● Document extract

*** Begin section ***

Our AFP Family
We recently received a message from our New Orleans Chapter letting us know how they—and the city—were doing in the wake of Hurricane Ida. The news isn’t great.
Caitlan Scanlan, the president of the chapter, has suspended all chapter functions for the foreseeable future, with most of the metro area and beyond without power, water and other basic services at the time. In the meantime, many members have evacuated the city to different parts of the United States.
While relief services have been progressing well, and I know some members have returned to the city, this is a difficult time for the chapter and for all those in New Orleans. We’ll be working with the chapter as it seeks to move forward, and its members help the city to rebuild.
Even as I grieve for New Orleans, I have also been thinking about the 20th anniversary of 9/11. While a lot of time has passed since the event, and much has been written about its impact, that day still holds tough and raw feelings for many of us. Grief, sadness, anger—we still need to feel these things and understand how they have affected ourselves, our colleagues and indeed the entire world.
These aren’t happy or optimistic things to think about, admittedly, but they are reminders about the way we are all connected as the AFP community and family—and our place and role in society.
As fundraisers, you spend your career—your whole life—working to help people and improve communities. And then one day, it is you and your community that needs help. Even as you work on a cause, you may find your life changed, altered, even shattered by forces beyond your control. I think we all felt this with the pandemic, where every day felt like something new was going to topple our thin veneer of control.
What we have in these situations is our community. Perhaps not immediately, but when we need each other.
Members of the New Orleans Chapter are probably not thinking about their AFP membership right now—they have far more important things to be focused on and need to take time for themselves, their family and their friends.
But when they’re ready, the AFP family will be there. We will offer a safe space and a stable harbor. We will provide needed distractions and inspiring reminders of our higher purpose. And we will give understanding and support because that is our life calling—giving to others to help create impact and change the world.
I have often used the term #OneAFP to reflect how we are all connected—what happens to one of us affects us all. But it also means that when something happens to one of us, or many of us, we help each other.
Whatever event is happening, whatever we might be feeling, let’s be sure to take care of each other. Check in on each other and see how we’re doing. A few kind words, a simple act of kindness, can go a long way.
We may not be related, but we are all members of the same community and family. We have so much in common and so much to give. And we are all dedicated to creating impact and changing the world, one person—and in some cases, one member—at a time.

*** End section ***

In the text about the AFP family, what did the president of the New Orleans Chapter do after Hurricane Ida?

(Saved entries)
*** Begin section ***

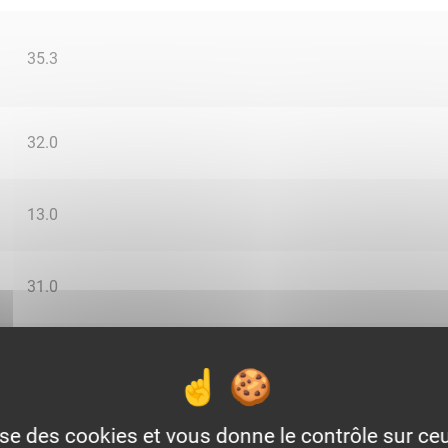
35.3
32.0
13.0
31.0
0.0
2.65
lise des cookies et vous donne le contrôle sur c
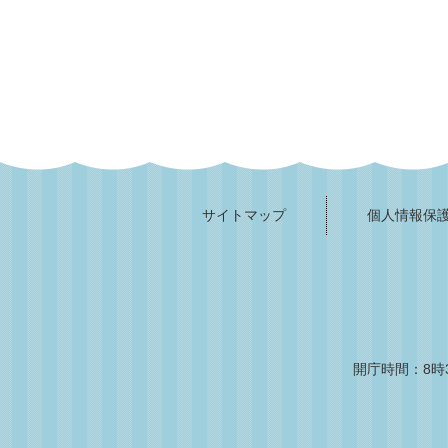
サイトマップ
個人情報保
開庁時間：8時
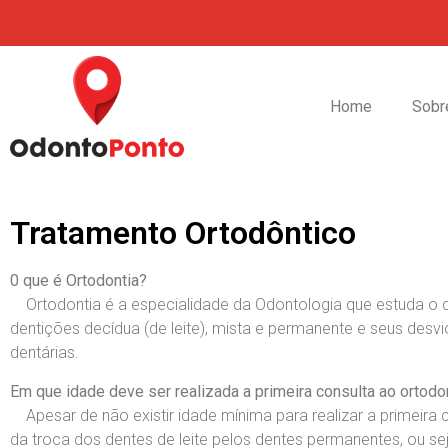
Home
Sobr
Tratamento Ortodôntico
0 que é Ortodontia?
Ortodontia é a especialidade da Odontologia que estuda o 
dentições decídua (de leite), mista e permanente e seus desv
dentárias.
Em que idade deve ser realizada a primeira consulta ao ortodo
Apesar de não existir idade mínima para realizar a primeira 
da troca dos dentes de leite pelos dentes permanentes, ou seja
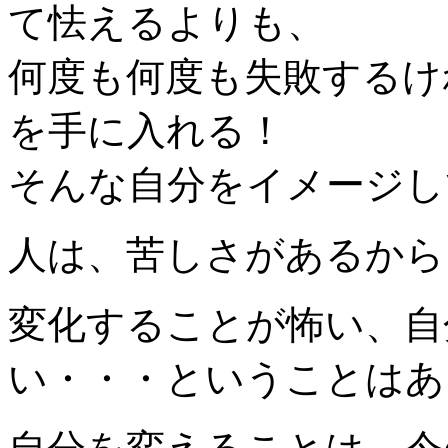
て怯えるよりも、
何度も何度も失敗するけ
を手に入れる！
そんな自分をイメージし
人は、苦しさがあるから
変化することが怖い、自
い・・・ということはあ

*** End section ***

● Expected answer
She suspended all chapter functions for the foreseeable future.